**Saved data entries**

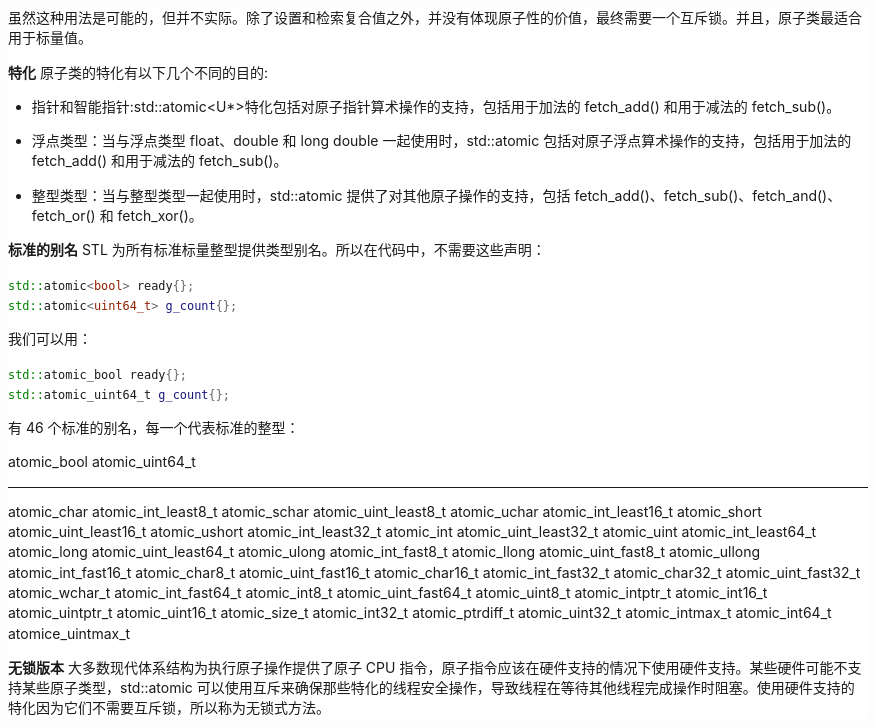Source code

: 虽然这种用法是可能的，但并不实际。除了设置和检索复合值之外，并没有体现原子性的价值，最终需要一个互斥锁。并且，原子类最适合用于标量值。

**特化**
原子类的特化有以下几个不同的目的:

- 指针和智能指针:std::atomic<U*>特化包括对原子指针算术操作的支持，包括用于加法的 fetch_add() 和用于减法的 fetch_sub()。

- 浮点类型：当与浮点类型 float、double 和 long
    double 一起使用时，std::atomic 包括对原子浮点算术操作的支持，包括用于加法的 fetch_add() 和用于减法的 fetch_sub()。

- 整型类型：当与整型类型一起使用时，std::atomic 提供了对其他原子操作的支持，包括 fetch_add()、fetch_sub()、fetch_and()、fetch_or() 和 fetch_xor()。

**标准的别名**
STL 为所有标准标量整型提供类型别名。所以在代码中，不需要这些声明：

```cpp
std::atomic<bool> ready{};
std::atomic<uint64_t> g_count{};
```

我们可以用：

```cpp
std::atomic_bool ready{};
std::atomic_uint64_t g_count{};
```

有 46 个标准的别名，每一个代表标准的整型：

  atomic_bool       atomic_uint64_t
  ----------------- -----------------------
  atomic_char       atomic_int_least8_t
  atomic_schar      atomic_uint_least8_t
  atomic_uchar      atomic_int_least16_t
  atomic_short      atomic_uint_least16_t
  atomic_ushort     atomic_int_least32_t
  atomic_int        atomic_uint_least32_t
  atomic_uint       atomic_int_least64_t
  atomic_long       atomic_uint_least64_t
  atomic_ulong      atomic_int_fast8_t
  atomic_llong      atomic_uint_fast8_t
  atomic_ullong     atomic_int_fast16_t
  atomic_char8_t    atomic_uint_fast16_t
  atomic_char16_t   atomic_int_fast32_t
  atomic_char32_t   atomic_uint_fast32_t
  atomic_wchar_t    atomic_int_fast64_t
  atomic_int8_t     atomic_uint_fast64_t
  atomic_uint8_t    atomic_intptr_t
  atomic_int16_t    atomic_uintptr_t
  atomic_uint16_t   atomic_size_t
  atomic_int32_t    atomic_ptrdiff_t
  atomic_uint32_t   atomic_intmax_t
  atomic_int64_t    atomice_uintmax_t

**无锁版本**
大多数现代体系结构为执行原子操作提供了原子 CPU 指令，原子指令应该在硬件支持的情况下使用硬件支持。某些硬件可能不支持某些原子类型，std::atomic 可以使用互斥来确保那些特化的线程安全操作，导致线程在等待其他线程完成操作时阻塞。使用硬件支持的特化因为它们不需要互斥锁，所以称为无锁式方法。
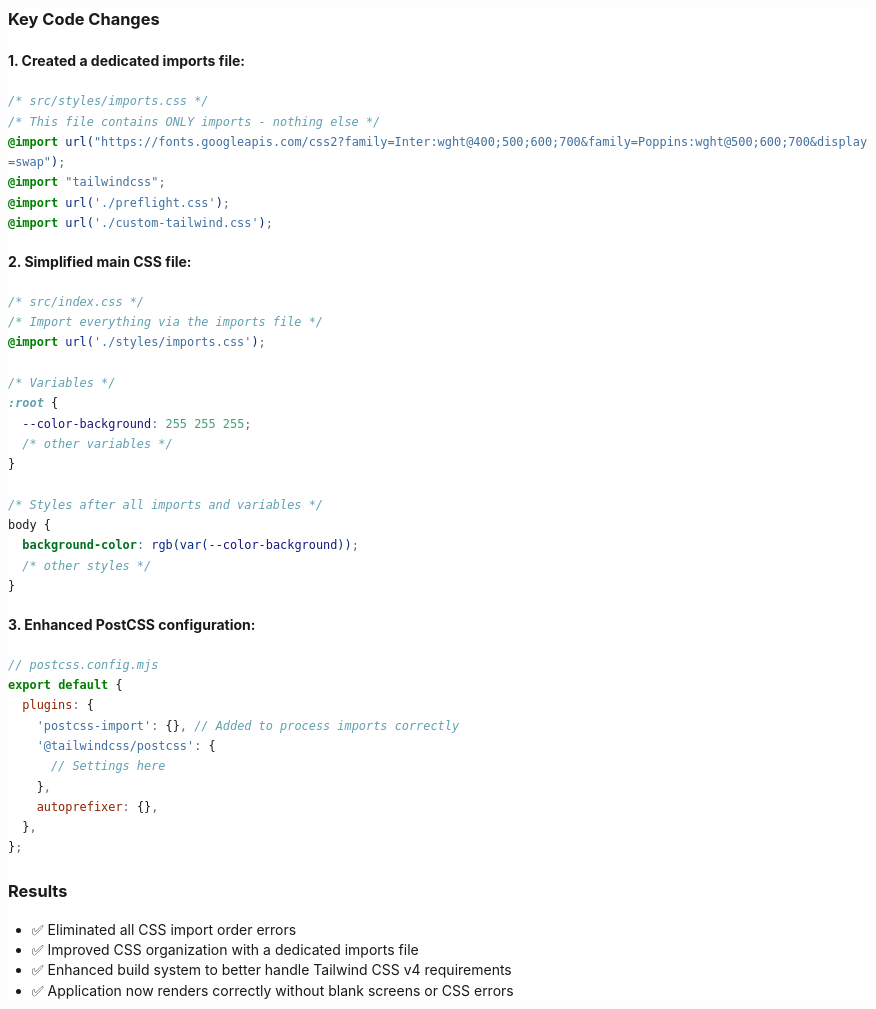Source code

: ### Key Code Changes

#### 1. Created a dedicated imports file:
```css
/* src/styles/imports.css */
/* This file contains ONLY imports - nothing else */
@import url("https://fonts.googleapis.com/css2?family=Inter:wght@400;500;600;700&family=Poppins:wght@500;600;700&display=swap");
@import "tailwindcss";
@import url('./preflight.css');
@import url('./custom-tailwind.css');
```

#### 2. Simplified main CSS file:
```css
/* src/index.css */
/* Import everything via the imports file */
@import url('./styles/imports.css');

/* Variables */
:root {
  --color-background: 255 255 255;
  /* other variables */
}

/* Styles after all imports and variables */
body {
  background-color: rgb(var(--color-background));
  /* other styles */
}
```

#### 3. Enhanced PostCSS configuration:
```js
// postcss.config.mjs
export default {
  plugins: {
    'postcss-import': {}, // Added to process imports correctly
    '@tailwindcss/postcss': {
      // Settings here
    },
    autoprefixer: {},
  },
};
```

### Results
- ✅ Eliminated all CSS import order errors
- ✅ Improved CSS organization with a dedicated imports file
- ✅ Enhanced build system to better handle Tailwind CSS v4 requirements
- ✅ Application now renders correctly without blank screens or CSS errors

**Task description**
Leaving out the pictures, repeat all of the entries exactly.

**Your solution**
Source code

: 虽然这种用法是可能的，但并不实际。除了设置和检索复合值之外，并没有体现原子性的价值，最终需要一个互斥锁。并且，原子类最适合用于标量值。

**特化**
原子类的特化有以下几个不同的目的:

- 指针和智能指针:std::atomic<U*>特化包括对原子指针算术操作的支持，包括用于加法的 fetch_add() 和用于减法的 fetch_sub()。

- 浮点类型：当与浮点类型 float、double 和 long
    double 一起使用时，std::atomic 包括对原子浮点算术操作的支持，包括用于加法的 fetch_add() 和用于减法的 fetch_sub()。

- 整型类型：当与整型类型一起使用时，std::atomic 提供了对其他原子操作的支持，包括 fetch_add()、fetch_sub()、fetch_and()、fetch_or() 和 fetch_xor()。

**标准的别名**
STL 为所有标准标量整型提供类型别名。所以在代码中，不需要这些声明：

```cpp
std::atomic<bool> ready{};
std::atomic<uint64_t> g_count{};
```

我们可以用：

```cpp
std::atomic_bool ready{};
std::atomic_uint64_t g_count{};
```

有 46 个标准的别名，每一个代表标准的整型：

  atomic_bool       atomic_uint64_t
  ----------------- -----------------------
  atomic_char       atomic_int_least8_t
  atomic_schar      atomic_uint_least8_t
  atomic_uchar      atomic_int_least16_t
  atomic_short      atomic_uint_least16_t
  atomic_ushort     atomic_int_least32_t
  atomic_int        atomic_uint_least32_t
  atomic_uint       atomic_int_least64_t
  atomic_long       atomic_uint_least64_t
  atomic_ulong      atomic_int_fast8_t
  atomic_llong      atomic_uint_fast8_t
  atomic_ullong     atomic_int_fast16_t
  atomic_char8_t    atomic_uint_fast16_t
  atomic_char16_t   atomic_int_fast32_t
  atomic_char32_t   atomic_uint_fast32_t
  atomic_wchar_t    atomic_int_fast64_t
  atomic_int8_t     atomic_uint_fast64_t
  atomic_uint8_t    atomic_intptr_t
  atomic_int16_t    atomic_uintptr_t
  atomic_uint16_t   atomic_size_t
  atomic_int32_t    atomic_ptrdiff_t
  atomic_uint32_t   atomic_intmax_t
  atomic_int64_t    atomice_uintmax_t

**无锁版本**
大多数现代体系结构为执行原子操作提供了原子 CPU 指令，原子指令应该在硬件支持的情况下使用硬件支持。某些硬件可能不支持某些原子类型，std::atomic 可以使用互斥来确保那些特化的线程安全操作，导致线程在等待其他线程完成操作时阻塞。使用硬件支持的特化因为它们不需要互斥锁，所以称为无锁式方法。
Source code

: ### Key Code Changes

#### 1. Created a dedicated imports file:
```css
/* src/styles/imports.css */
/* This file contains ONLY imports - nothing else */
@import url("https://fonts.googleapis.com/css2?family=Inter:wght@400;500;600;700&family=Poppins:wght@500;600;700&display=swap");
@import "tailwindcss";
@import url('./preflight.css');
@import url('./custom-tailwind.css');
```

#### 2. Simplified main CSS file:
```css
/* src/index.css */
/* Import everything via the imports file */
@import url('./styles/imports.css');

/* Variables */
:root {
  --color-background: 255 255 255;
  /* other variables */
}

/* Styles after all imports and variables */
body {
  background-color: rgb(var(--color-background));
  /* other styles */
}
```

#### 3. Enhanced PostCSS configuration:
```js
// postcss.config.mjs
export default {
  plugins: {
    'postcss-import': {}, // Added to process imports correctly
    '@tailwindcss/postcss': {
      // Settings here
    },
    autoprefixer: {},
  },
};
```

### Results
- ✅ Eliminated all CSS import order errors
- ✅ Improved CSS organization with a dedicated imports file
- ✅ Enhanced build system to better handle Tailwind CSS v4 requirements
- ✅ Application now renders correctly without blank screens or CSS errors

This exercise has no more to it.